Ebay does not use database transactions.

Martin Fowler: Transactionless

The rationale for not using transactions is that they harm performance at the sort of scale that ebay deals with. This effect is exacerbated by the fact that ebay heavily partitions its data into many, many physical databases. As a result using transactions would mean using distributed transactions, which is a common thing to be wary of.

This heavy partitioning, and the database’s central role in performance issues, means that ebay doesn’t use many other database facilities. Referential integrity and sorting are done in application code. There’s hardly any triggers or stored procedures.

My immediate follow-up to the news of transactionless was to ask what the consequences were for the application programmer, in particular the overall feeling about transactionlessness. The reply was that it was odd at first, but ended up not being a big deal – much less of a problem than you might think. You have to pay attention to the order of your commits, getting the more important ones in first. At each commit you have to check that it succeeded and decide what to do if it fails.

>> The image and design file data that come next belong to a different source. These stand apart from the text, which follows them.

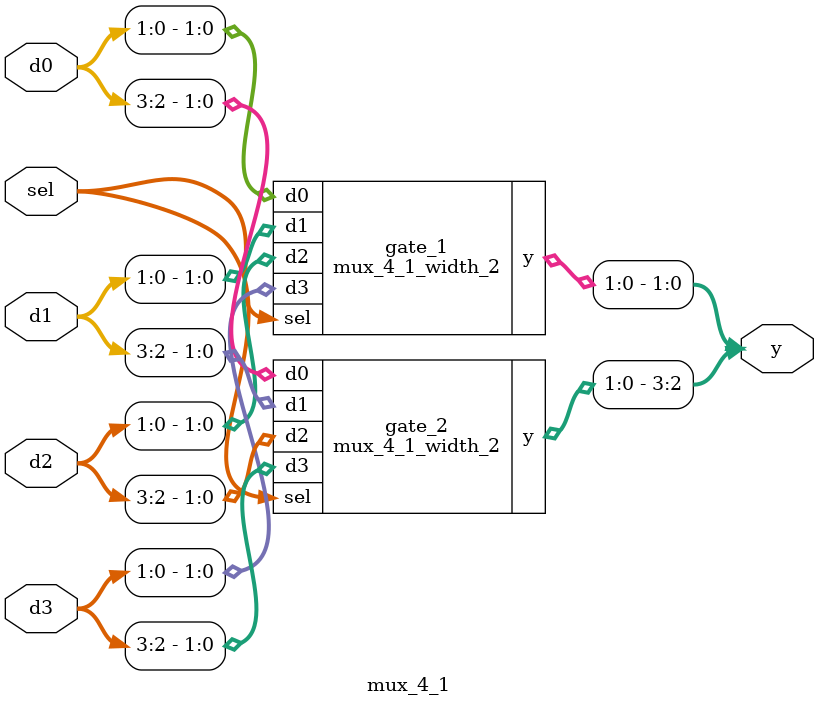
<source format=sv>

module mux_4_1_width_2
(
  input  [1:0] d0, d1, d2, d3,
  input  [1:0] sel,
  output [1:0] y
);

  assign y = sel [1] ? (sel [0] ? d3 : d2)
                     : (sel [0] ? d1 : d0);

endmodule

//----------------------------------------------------------------------------
// Task
//----------------------------------------------------------------------------

module mux_4_1
(
  input  [3:0] d0, d1, d2, d3,
  input  [1:0] sel,
  output [3:0] y
);

mux_4_1_width_2 gate_1(
.d0(d0[0:1]), .d1(d1[0:1]), .d2(d2[0:1]), .d3(d3[0:1]), .sel(sel), .y(y[0:1])
);
mux_4_1_width_2 gate_2(
.d0(d0[2:3]), .d1(d1[2:3]), .d2(d2[2:3]), .d3(d3[2:3]), .sel(sel), .y(y[2:3])
);
  // Task:
  // Implement mux_4_1 with 4-bit data
  // using two instances of mux_4_1_width_2 with 2-bit data


endmodule

</source>
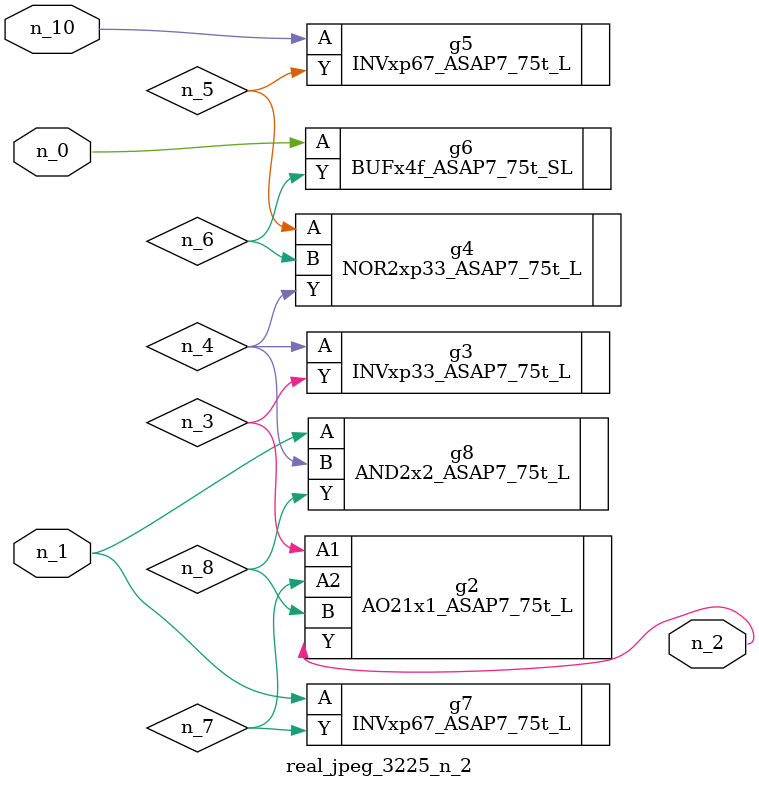
<source format=v>
module real_jpeg_3225_n_2 (n_1, n_10, n_0, n_2);

input n_1;
input n_10;
input n_0;

output n_2;

wire n_5;
wire n_4;
wire n_8;
wire n_6;
wire n_7;
wire n_3;

BUFx4f_ASAP7_75t_SL g6 ( 
.A(n_0),
.Y(n_6)
);

INVxp67_ASAP7_75t_L g7 ( 
.A(n_1),
.Y(n_7)
);

AND2x2_ASAP7_75t_L g8 ( 
.A(n_1),
.B(n_4),
.Y(n_8)
);

AO21x1_ASAP7_75t_L g2 ( 
.A1(n_3),
.A2(n_7),
.B(n_8),
.Y(n_2)
);

INVxp33_ASAP7_75t_L g3 ( 
.A(n_4),
.Y(n_3)
);

NOR2xp33_ASAP7_75t_L g4 ( 
.A(n_5),
.B(n_6),
.Y(n_4)
);

INVxp67_ASAP7_75t_L g5 ( 
.A(n_10),
.Y(n_5)
);


endmodule
</source>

Scability problems hit Dow Jones Indexes

Computer glitch made market drop seem worse

The problem began at 1:50 p.m Tuesday amid heavy selling and caused a 70-minute time lag in calculating the value of the DJIA, according to a statement from Dow Jones Indexes. A system that feeds market data to the computer calculating the DJIA suddenly began experiencing delays. “While the DJIA was still being calculated and disseminated, the calculator was not receiving the underlying component prices of the DJIA on a timely basis.”

When the problem was identified, Dow Jones Indexes switched over to a back-up computer and the result was a sudden 200-point plunge in the DJIA as the system caught up with the latest market data. “This switch-over caused prices that were received during the latency period to be processed all at once, bringing the index immediately in line with its underlying component stocks.

“Dow Jones Indexes is continuing to investigate the latency issue to correct the root cause of the problem.”